■ What is required: Sort through the data and copy the lines holding the word "질문이면".

(Exercise input begins)

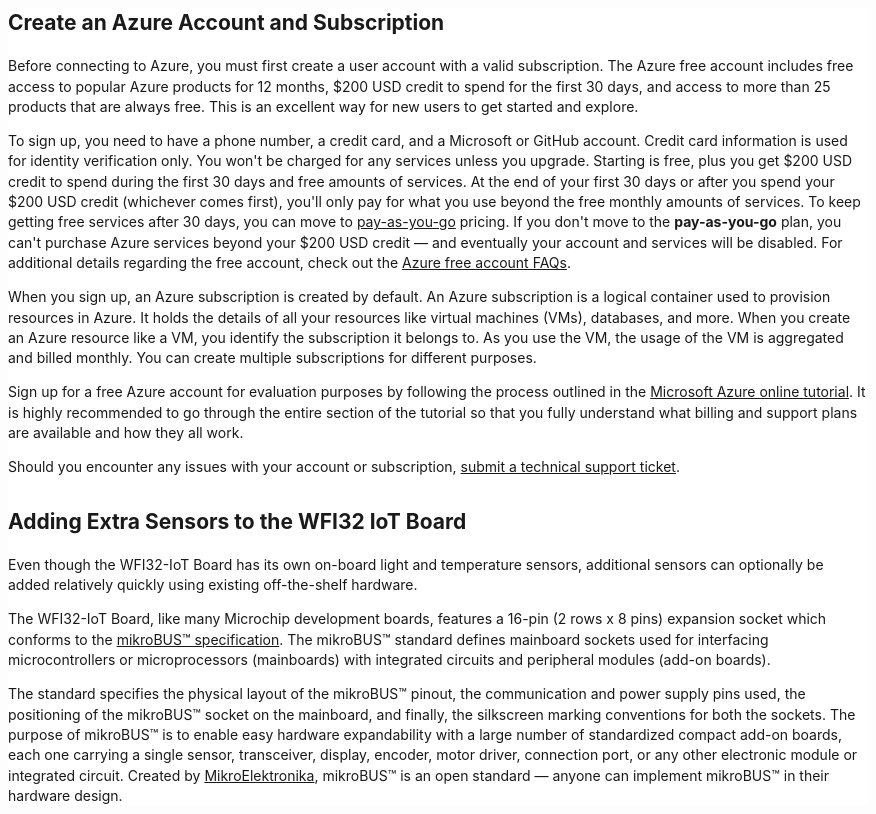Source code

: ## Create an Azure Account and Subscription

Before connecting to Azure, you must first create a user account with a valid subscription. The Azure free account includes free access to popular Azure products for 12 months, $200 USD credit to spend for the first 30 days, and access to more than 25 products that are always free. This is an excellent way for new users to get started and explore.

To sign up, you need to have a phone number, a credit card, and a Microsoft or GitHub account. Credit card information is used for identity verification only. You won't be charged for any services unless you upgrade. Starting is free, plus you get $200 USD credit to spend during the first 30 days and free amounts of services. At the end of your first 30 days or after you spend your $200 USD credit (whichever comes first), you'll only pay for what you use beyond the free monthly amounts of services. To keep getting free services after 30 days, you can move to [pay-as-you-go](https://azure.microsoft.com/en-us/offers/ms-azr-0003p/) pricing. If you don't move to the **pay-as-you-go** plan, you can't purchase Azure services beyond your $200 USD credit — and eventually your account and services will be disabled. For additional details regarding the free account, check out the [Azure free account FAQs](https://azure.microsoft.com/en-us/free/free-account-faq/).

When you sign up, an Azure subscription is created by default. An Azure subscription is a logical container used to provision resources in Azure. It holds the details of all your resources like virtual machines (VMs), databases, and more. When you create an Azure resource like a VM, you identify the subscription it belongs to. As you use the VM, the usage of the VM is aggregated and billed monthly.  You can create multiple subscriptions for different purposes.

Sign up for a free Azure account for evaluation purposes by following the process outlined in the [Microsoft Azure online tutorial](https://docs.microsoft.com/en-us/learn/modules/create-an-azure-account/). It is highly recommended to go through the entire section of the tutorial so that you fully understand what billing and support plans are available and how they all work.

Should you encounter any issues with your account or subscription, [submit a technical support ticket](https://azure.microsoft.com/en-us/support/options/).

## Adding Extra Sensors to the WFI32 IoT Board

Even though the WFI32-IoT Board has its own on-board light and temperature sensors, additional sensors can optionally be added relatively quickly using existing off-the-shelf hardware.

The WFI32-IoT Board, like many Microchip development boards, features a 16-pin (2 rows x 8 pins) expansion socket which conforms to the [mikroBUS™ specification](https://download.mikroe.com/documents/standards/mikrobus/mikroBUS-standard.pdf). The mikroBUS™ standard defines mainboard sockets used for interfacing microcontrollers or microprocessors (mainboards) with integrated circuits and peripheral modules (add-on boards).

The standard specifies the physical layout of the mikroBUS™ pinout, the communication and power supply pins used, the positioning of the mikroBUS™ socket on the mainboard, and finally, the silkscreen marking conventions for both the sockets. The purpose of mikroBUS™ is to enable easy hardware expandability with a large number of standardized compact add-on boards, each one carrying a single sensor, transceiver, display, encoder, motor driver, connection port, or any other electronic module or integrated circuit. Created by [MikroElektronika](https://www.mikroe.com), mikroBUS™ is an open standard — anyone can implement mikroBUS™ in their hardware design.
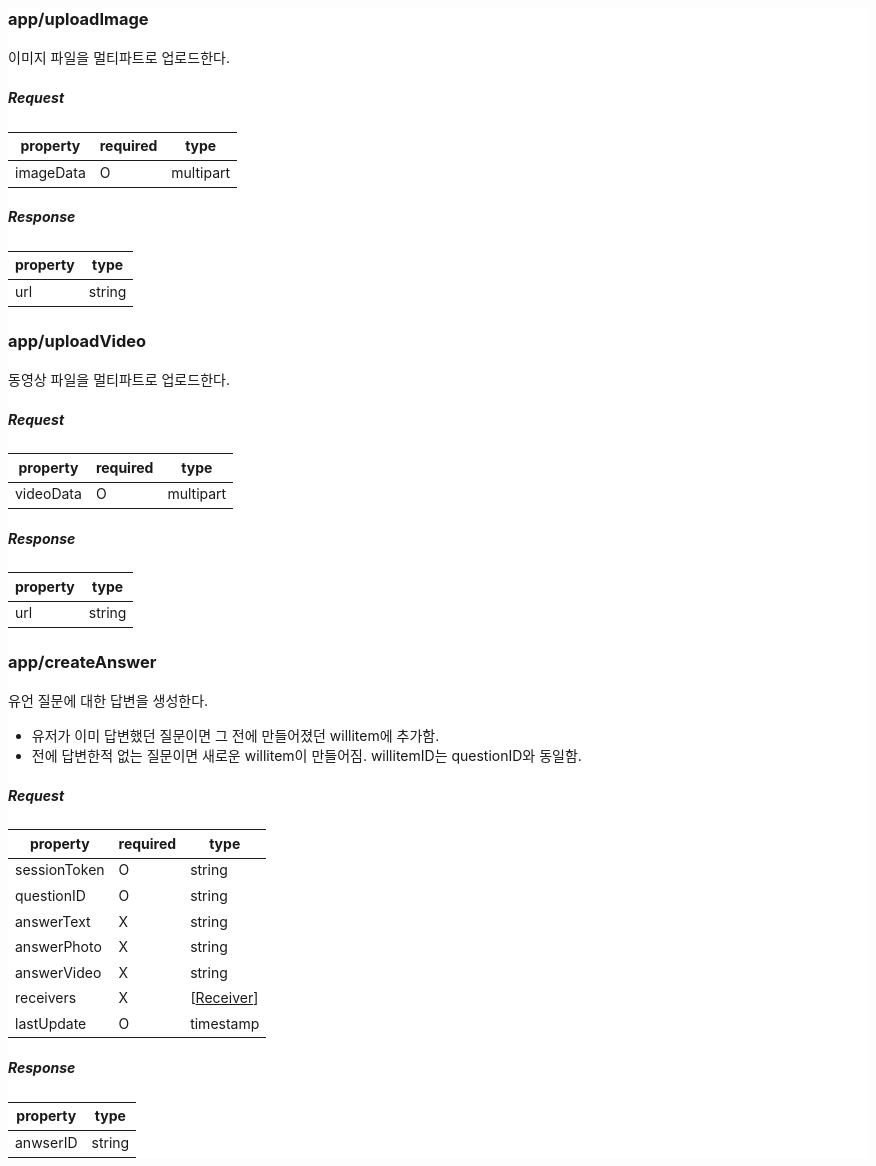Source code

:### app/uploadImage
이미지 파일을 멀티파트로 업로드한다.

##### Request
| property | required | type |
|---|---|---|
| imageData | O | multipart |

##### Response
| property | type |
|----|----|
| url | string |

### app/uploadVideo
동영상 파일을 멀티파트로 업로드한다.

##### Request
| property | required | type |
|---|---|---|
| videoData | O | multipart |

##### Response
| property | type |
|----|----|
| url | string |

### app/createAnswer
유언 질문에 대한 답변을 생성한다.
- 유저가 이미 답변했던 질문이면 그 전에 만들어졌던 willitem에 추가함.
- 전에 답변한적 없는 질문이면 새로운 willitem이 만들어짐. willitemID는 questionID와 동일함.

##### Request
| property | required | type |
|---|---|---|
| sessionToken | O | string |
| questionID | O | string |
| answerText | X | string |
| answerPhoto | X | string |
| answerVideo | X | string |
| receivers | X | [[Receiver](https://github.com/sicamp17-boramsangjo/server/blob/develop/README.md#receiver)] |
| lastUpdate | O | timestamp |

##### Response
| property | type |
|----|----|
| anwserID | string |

(Exercise input ends)

■ Response:
- 유저가 이미 답변했던 질문이면 그 전에 만들어졌던 willitem에 추가함.
- 전에 답변한적 없는 질문이면 새로운 willitem이 만들어짐. willitemID는 questionID와 동일함.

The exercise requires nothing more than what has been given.